Early access to financial data can mean big profits. Imagine if you could learn the quarterly financial results of a company or macroeconomic statistical data before everyone else? Foreknowledge of the results means being able to take a position before the market moves as a result to everyone else becoming similarly informed. Until now, it took having a white-shoe country-club membership or buddies that hang out at the Eccles building in Washington, DC. What if all it took was a web browser?
At least one financial-sector news organization is now obtaining and publicizing financial reports prior to their official release, utilizing a technique used for website content enumeration originally pioneered by security testers and attackers. As an artifact of the (bad) design decisions made in the development of many CMS(Content Management Systems) and of the processes used by the organizations deploying such systems, a confluence of factors leads to unintended information exposure through enumeration within a limited time window. Later, the information exposure just becomes intended information release.
Mashable recently published a story about a financial reporting and analytics firm, Selerity, using these simple but too-often effective techniques to retrieve and publish Twitter’s earnings report prior to its official release.
Some relevant definitions:
- Frontrunning is the the practice of dealing on advance information provided by insiders before their clients or the public have been given the information. While it’s generally illegal, public information that is being further distributed publicly doesn’t fit the criteria set by the Securities Exchange Act, the Investment Company Act, and related rules. The CFAA as currently interpreted, that’s a trickier question.
- Forced browsing is an attack where the aim is to enumerate and access resources that are not referenced by the application, but are still accessible.
Once investors learned the reality of Twitter’s earnings report, its stock dove 18%. The Mashable article reported,
Although the company managed to briefly halt trading, and says that it is investigating the source of its leak, it seems likely that what happened was bad information management on Twitter’s part. On its earnings call with investors, Twitter made sure to put the onus of the blame for the situation on the Nasdaq-owned Shareholder.com, the company it pays to maintain its investor relations page.
Selerity maintains that it didn’t hack into anything; it simply found the information on Twitter’s own public investor relations website.
Predictability is a problem that plagues many systems, in many forms.

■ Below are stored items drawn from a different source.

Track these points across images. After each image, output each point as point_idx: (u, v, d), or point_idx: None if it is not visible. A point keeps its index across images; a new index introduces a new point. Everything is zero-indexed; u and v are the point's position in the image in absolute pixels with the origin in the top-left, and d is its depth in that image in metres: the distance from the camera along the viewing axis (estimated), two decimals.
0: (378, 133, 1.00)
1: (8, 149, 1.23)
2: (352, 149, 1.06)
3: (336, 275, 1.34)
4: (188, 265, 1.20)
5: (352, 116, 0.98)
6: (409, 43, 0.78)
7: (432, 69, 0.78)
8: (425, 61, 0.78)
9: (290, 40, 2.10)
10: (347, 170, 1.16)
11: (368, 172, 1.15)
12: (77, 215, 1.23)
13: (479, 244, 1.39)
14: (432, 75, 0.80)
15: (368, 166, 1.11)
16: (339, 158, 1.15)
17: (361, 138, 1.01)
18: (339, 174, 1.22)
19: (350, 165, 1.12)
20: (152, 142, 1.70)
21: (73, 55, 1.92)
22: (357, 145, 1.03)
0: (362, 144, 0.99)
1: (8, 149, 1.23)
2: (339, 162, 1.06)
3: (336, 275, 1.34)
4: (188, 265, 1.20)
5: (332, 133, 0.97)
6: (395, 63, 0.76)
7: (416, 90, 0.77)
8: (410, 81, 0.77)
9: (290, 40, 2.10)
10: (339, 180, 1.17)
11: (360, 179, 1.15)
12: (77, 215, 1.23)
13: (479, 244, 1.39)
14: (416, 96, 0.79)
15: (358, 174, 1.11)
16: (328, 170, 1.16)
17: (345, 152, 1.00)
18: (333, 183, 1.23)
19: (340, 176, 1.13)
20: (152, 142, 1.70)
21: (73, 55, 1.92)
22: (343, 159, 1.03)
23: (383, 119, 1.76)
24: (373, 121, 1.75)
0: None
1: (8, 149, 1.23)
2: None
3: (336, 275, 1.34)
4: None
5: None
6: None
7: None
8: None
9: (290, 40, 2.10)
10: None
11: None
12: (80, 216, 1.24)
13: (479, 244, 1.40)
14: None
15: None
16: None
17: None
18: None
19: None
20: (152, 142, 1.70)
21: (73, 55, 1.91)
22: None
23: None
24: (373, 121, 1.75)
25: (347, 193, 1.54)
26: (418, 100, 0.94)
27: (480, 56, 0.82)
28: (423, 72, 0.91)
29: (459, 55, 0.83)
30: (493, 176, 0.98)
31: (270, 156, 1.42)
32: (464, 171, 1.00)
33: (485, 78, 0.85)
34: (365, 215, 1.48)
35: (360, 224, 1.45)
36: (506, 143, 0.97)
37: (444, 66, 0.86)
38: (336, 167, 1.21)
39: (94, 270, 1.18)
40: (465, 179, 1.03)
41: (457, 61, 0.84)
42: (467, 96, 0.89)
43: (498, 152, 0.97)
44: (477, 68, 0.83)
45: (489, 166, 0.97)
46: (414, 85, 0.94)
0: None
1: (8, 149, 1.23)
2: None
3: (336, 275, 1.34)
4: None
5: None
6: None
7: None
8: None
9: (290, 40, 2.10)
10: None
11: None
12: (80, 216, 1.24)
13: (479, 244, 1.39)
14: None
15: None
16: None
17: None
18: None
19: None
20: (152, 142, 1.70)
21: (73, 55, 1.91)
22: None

I discussed some in the FuzzDB docs:
Software standardization means that predictable resource locations are the norm. Platforms like IIS, Cold Fusion, and Apache Tomcat store files that are known to leak information about system configuration in predictable places. Because of the popularity of a small number of package managers, log, configuration, and password files for popular software platforms are likely to be stored in a small number of places. Lists of platform-categorized web scripts that have been mentioned in a vulnerability database, lists of login page names from popular applications, all known compressed file type extensions, and countless other data elements on can be leveraged to turn “brute force” into a highly targeted discovery tool.

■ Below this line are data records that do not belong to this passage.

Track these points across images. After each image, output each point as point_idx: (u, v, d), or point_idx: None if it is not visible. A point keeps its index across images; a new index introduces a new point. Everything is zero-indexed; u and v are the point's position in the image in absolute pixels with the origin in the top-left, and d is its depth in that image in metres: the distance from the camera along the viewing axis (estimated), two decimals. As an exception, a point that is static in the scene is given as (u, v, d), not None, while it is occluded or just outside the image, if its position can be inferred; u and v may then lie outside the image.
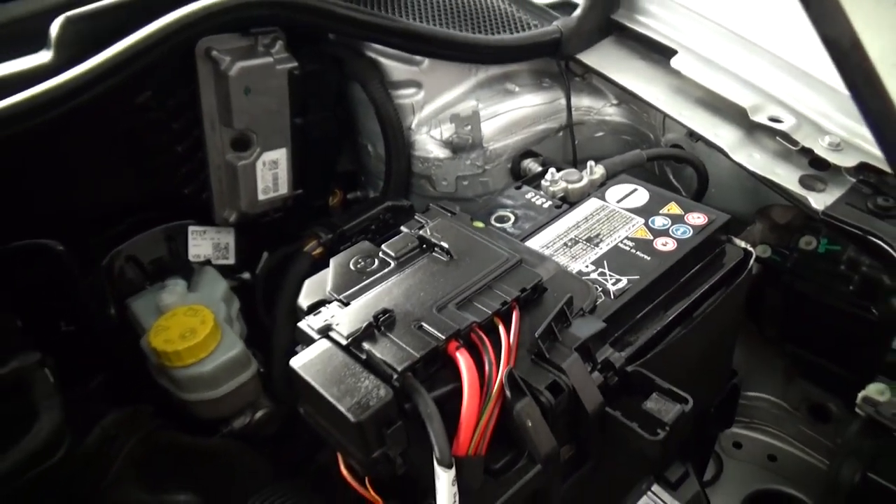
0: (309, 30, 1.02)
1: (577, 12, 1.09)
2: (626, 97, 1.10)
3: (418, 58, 1.04)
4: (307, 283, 0.73)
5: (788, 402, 1.10)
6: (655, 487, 0.89)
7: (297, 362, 0.62)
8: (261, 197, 1.09)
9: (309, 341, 0.66)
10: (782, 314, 0.95)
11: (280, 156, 1.07)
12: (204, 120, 1.00)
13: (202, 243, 1.11)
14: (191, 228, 1.11)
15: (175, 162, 1.03)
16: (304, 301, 0.71)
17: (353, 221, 0.98)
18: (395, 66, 1.05)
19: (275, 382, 0.92)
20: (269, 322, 0.96)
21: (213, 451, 0.83)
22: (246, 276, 1.14)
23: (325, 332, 0.65)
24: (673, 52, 1.01)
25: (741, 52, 0.98)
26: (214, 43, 0.94)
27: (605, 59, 1.09)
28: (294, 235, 1.09)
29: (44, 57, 0.82)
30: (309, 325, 0.67)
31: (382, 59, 1.05)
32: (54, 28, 0.83)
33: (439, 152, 1.08)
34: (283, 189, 1.10)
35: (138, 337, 0.94)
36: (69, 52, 0.82)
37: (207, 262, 1.10)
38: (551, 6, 1.16)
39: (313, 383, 0.60)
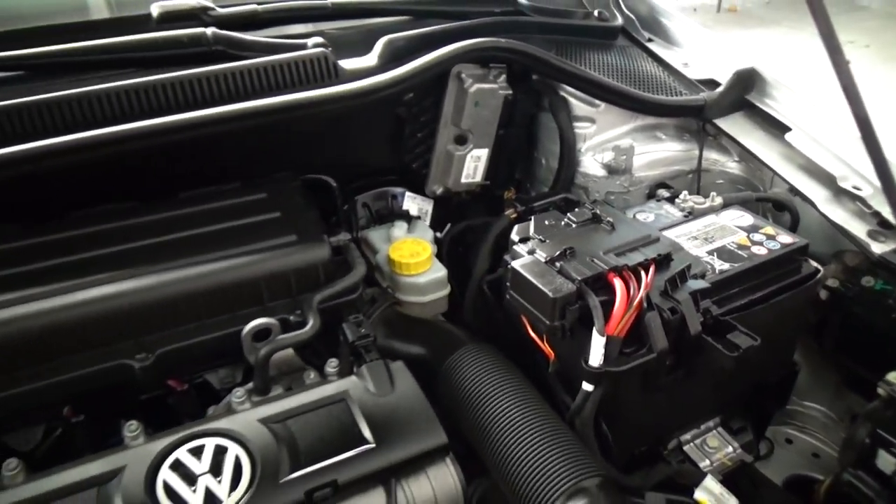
0: (525, 70, 1.44)
1: (720, 89, 1.47)
2: (747, 156, 1.45)
3: (598, 101, 1.44)
4: (517, 227, 1.13)
5: (835, 413, 1.39)
6: (720, 429, 1.22)
7: (516, 264, 1.02)
8: (462, 180, 1.51)
9: (519, 257, 1.06)
10: (840, 331, 1.27)
11: (483, 154, 1.50)
12: (441, 118, 1.44)
13: (412, 205, 1.54)
14: (408, 193, 1.54)
15: (414, 143, 1.47)
16: (515, 236, 1.11)
17: (537, 202, 1.38)
18: (579, 105, 1.46)
19: (466, 301, 1.32)
20: (471, 261, 1.35)
21: (430, 321, 1.23)
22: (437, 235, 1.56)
23: (531, 252, 1.05)
24: (787, 129, 1.37)
25: (837, 133, 1.32)
26: (464, 69, 1.38)
27: (736, 126, 1.46)
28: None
29: (370, 61, 1.28)
30: (520, 249, 1.07)
31: (571, 99, 1.46)
32: (379, 45, 1.29)
33: (598, 172, 1.47)
34: (479, 178, 1.52)
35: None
36: (384, 60, 1.28)
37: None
38: (700, 81, 1.53)
39: (526, 274, 1.00)
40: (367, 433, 0.89)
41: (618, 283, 0.98)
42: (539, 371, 1.10)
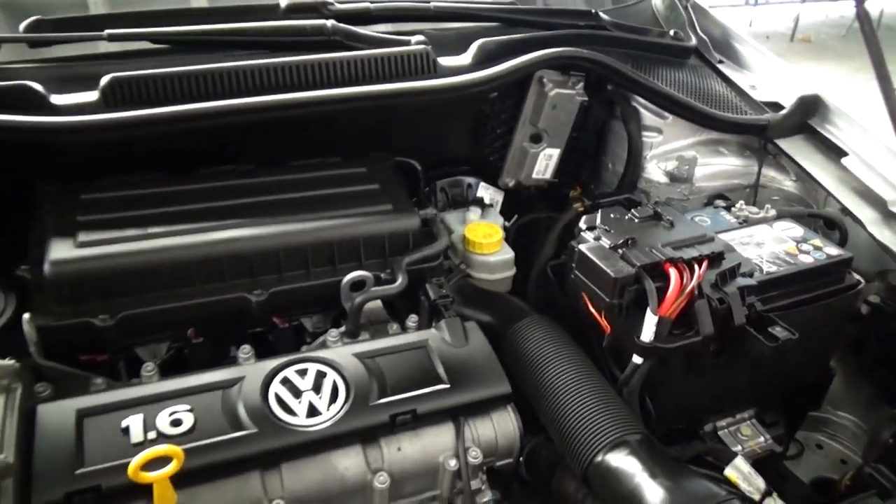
0: (602, 80, 1.57)
1: (784, 111, 1.57)
2: (803, 176, 1.55)
3: (667, 114, 1.56)
4: (586, 217, 1.26)
5: (867, 424, 1.48)
6: (754, 420, 1.33)
7: (583, 247, 1.16)
8: (534, 175, 1.65)
9: (585, 243, 1.19)
10: (878, 345, 1.36)
11: (555, 153, 1.63)
12: (520, 117, 1.58)
13: (485, 194, 1.68)
14: (482, 183, 1.69)
15: (493, 138, 1.61)
16: (583, 224, 1.24)
17: (603, 200, 1.50)
18: (649, 115, 1.58)
19: (529, 282, 1.46)
20: (535, 249, 1.49)
21: (499, 294, 1.38)
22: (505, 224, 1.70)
23: (597, 239, 1.19)
24: (844, 154, 1.46)
25: (892, 161, 1.41)
26: (546, 74, 1.52)
27: (795, 147, 1.56)
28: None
29: (464, 60, 1.43)
30: (586, 235, 1.21)
31: (642, 109, 1.58)
32: (473, 46, 1.44)
33: (661, 178, 1.59)
34: (549, 175, 1.66)
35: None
36: (477, 60, 1.43)
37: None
38: (766, 103, 1.64)
39: (592, 256, 1.13)
40: (443, 375, 1.04)
41: (673, 272, 1.10)
42: (590, 348, 1.23)
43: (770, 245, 1.27)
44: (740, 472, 1.13)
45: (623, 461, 0.95)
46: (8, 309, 1.06)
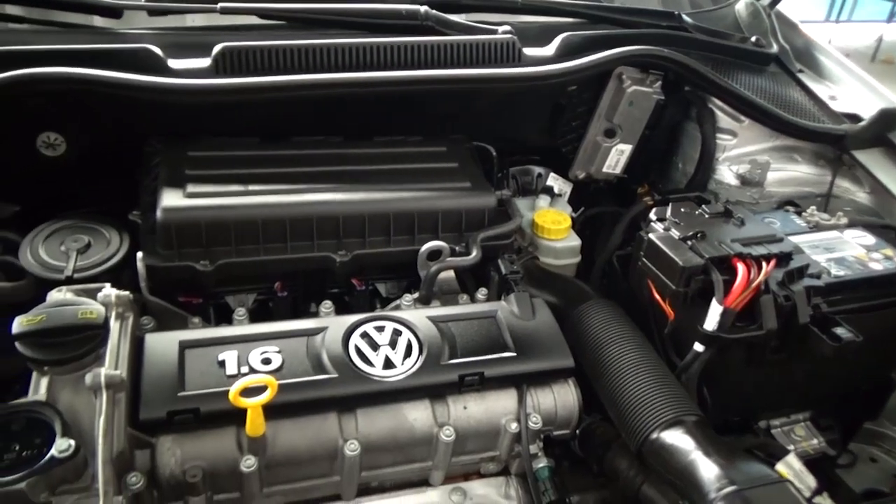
0: (680, 80, 1.60)
1: (863, 123, 1.57)
2: (879, 189, 1.54)
3: (743, 117, 1.58)
4: (656, 209, 1.30)
5: (926, 442, 1.47)
6: (809, 423, 1.34)
7: (653, 236, 1.20)
8: (604, 169, 1.69)
9: (654, 231, 1.23)
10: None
11: (627, 149, 1.66)
12: (596, 111, 1.62)
13: (554, 184, 1.73)
14: (552, 173, 1.74)
15: (567, 130, 1.66)
16: (653, 216, 1.28)
17: (674, 195, 1.54)
18: (724, 118, 1.60)
19: (594, 269, 1.51)
20: (599, 241, 1.54)
21: (565, 276, 1.44)
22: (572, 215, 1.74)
23: (666, 230, 1.22)
24: (924, 171, 1.46)
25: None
26: (625, 70, 1.56)
27: (872, 160, 1.55)
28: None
29: (548, 51, 1.48)
30: (656, 226, 1.25)
31: (718, 111, 1.60)
32: (557, 39, 1.49)
33: (732, 181, 1.61)
34: (619, 170, 1.70)
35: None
36: (560, 53, 1.48)
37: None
38: (844, 114, 1.63)
39: (661, 244, 1.17)
40: (510, 343, 1.10)
41: (741, 266, 1.13)
42: (651, 335, 1.27)
43: (839, 250, 1.28)
44: (792, 468, 1.16)
45: (678, 439, 0.99)
46: (122, 248, 1.17)
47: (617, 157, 1.68)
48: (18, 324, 0.90)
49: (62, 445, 0.82)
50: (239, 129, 1.36)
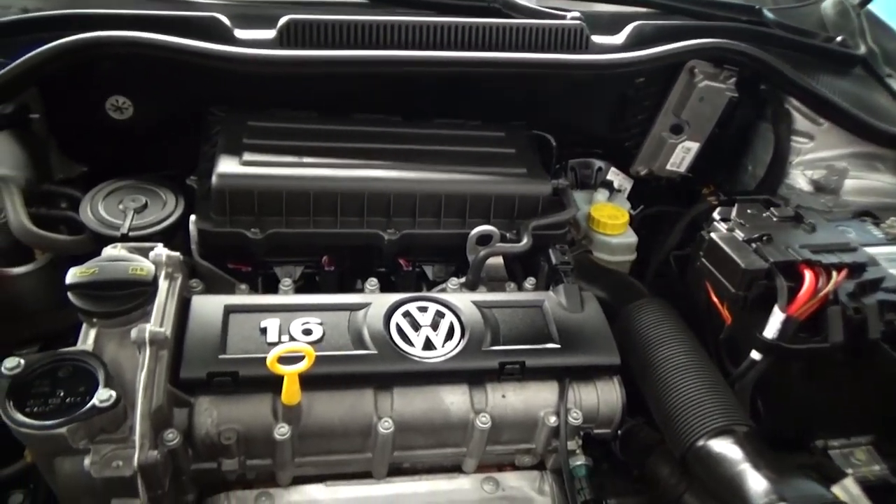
0: (756, 78, 1.52)
1: (959, 139, 1.46)
2: (969, 208, 1.43)
3: (821, 120, 1.49)
4: (721, 208, 1.24)
5: None
6: (871, 447, 1.25)
7: (715, 235, 1.14)
8: (667, 167, 1.62)
9: (717, 231, 1.17)
10: None
11: (694, 147, 1.59)
12: (663, 105, 1.56)
13: (615, 178, 1.67)
14: (612, 168, 1.68)
15: (632, 124, 1.60)
16: (717, 215, 1.22)
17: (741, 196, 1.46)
18: (801, 120, 1.51)
19: (649, 268, 1.45)
20: (656, 241, 1.48)
21: (617, 272, 1.39)
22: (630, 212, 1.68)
23: (730, 230, 1.16)
24: None
25: None
26: (698, 64, 1.49)
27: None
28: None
29: (617, 40, 1.43)
30: (719, 225, 1.19)
31: (795, 112, 1.52)
32: (628, 28, 1.44)
33: (804, 187, 1.52)
34: (683, 168, 1.62)
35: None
36: (630, 42, 1.43)
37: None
38: (937, 124, 1.52)
39: (723, 245, 1.12)
40: (554, 335, 1.07)
41: (808, 273, 1.07)
42: (704, 340, 1.21)
43: (920, 266, 1.19)
44: (849, 493, 1.08)
45: (726, 448, 0.94)
46: (177, 211, 1.19)
47: (682, 154, 1.61)
48: (72, 275, 0.92)
49: (103, 395, 0.84)
50: (299, 103, 1.37)
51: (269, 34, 1.28)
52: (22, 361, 0.85)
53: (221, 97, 1.35)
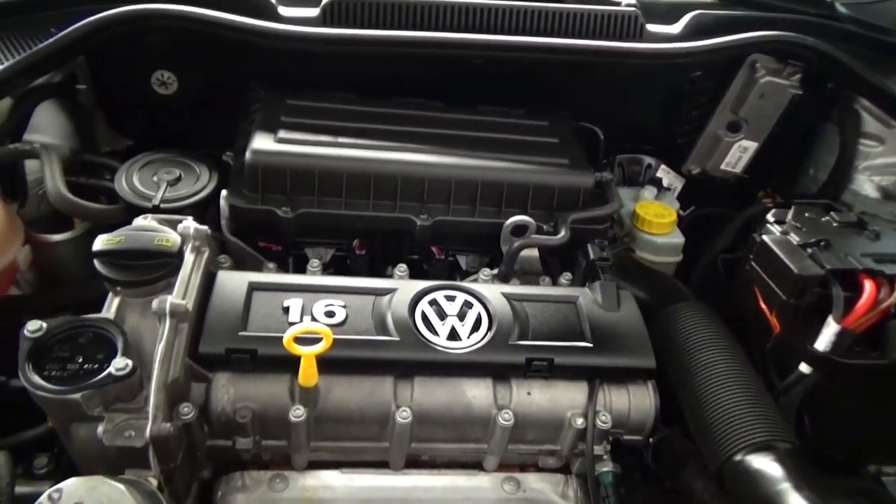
0: (823, 75, 1.42)
1: None
2: None
3: (895, 122, 1.39)
4: (776, 210, 1.16)
5: None
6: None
7: (767, 238, 1.07)
8: (722, 166, 1.54)
9: (769, 233, 1.10)
10: None
11: (751, 146, 1.51)
12: (721, 101, 1.47)
13: (665, 177, 1.60)
14: (663, 165, 1.61)
15: (686, 120, 1.52)
16: (771, 217, 1.14)
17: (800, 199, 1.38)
18: (872, 122, 1.41)
19: (696, 270, 1.38)
20: (705, 245, 1.40)
21: (660, 272, 1.32)
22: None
23: (784, 234, 1.09)
24: None
25: None
26: (760, 59, 1.40)
27: None
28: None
29: (674, 29, 1.37)
30: (773, 228, 1.11)
31: (864, 114, 1.42)
32: (686, 17, 1.37)
33: (871, 193, 1.42)
34: (739, 169, 1.54)
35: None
36: (688, 32, 1.36)
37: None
38: None
39: (775, 248, 1.04)
40: (587, 333, 1.01)
41: (868, 284, 0.98)
42: (749, 350, 1.13)
43: None
44: (902, 524, 1.00)
45: (766, 465, 0.87)
46: (210, 185, 1.19)
47: (739, 154, 1.52)
48: (98, 242, 0.92)
49: (120, 364, 0.83)
50: (340, 85, 1.35)
51: (313, 12, 1.27)
52: (44, 325, 0.85)
53: (264, 75, 1.35)
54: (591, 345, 1.00)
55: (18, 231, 1.11)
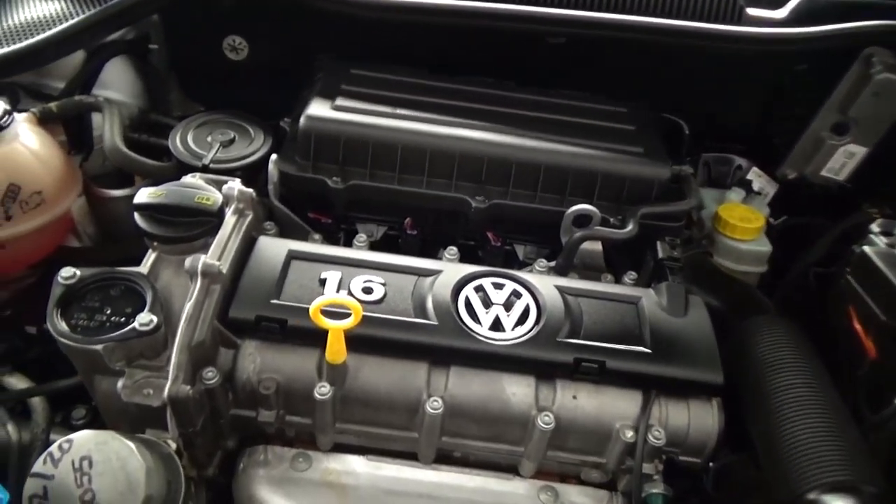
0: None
1: None
2: None
3: None
4: (882, 220, 1.04)
5: None
6: None
7: (869, 250, 0.94)
8: (822, 172, 1.38)
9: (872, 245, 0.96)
10: None
11: (859, 152, 1.34)
12: (827, 99, 1.32)
13: (756, 180, 1.45)
14: (754, 168, 1.46)
15: (785, 118, 1.38)
16: (876, 227, 1.00)
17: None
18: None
19: (784, 282, 1.24)
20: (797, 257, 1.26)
21: (740, 280, 1.20)
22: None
23: (891, 246, 0.94)
24: None
25: None
26: (878, 52, 1.24)
27: None
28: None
29: (780, 13, 1.23)
30: (877, 239, 0.97)
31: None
32: (794, 2, 1.23)
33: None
34: (842, 177, 1.38)
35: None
36: (796, 16, 1.22)
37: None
38: None
39: (878, 262, 0.91)
40: (646, 338, 0.91)
41: None
42: (839, 376, 0.99)
43: None
44: None
45: (845, 509, 0.75)
46: (262, 149, 1.16)
47: (843, 160, 1.36)
48: (140, 195, 0.90)
49: (144, 319, 0.80)
50: (411, 59, 1.29)
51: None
52: (78, 273, 0.84)
53: (333, 45, 1.31)
54: (649, 351, 0.90)
55: (76, 182, 1.12)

It’s just as commonly a problem for the file or other resource names and HTTP request data formats chosen for website resources. In a nutshell, Shareholder.com has a CMS system which loads content in advance but doesn’t turn on the link to it until the appropriate time. Since as the Mashable article explained the information request format was predictable, all it took was making the request after the data had been loaded but before the link was published in order to find the earnings reports sooner.
I have to admit, I’ve thought about doing this before with a job scheduler, some shellscripts wrapping wget, and monitoring the results for HTTP 200 success responses. Which leads me to conclude that if Selerity is doing this and publishing their results, so there must be 100 or 1000 others doing it and keeping their results to themselves.
How do you defend against this?
Anti-automation controls are relatively easy to bypass and single-use hashes that are returned by a script can be gathered with automation and replayed into a subsequent request.
The only solution is to apply the control to the closest point possible – don’t load the data until the embargo time is up. If it’s not there, it can’t be retrieved.
But first, threat model your applications. Think about the data you’re seeking to protect, understand who it might have value to and why, and based on the risk you’re willing to accept and how the tradeoffs align, describe protections like the one described in to the application or business process. Doing this well takes knowledge of how systems are attacked. Without that knowledge, it’s too easy to design ineffective controls.
0. Thought about it, but ultimately decided against it due to the interpretation of and open questions about the CFAA in the case of Andrew “Weev” Aurenheimer, particularly the conflation of Brute forcing open access data and unauthorized access by the courts. The upside is good, but the risk of being another CFAA test case is not worth it.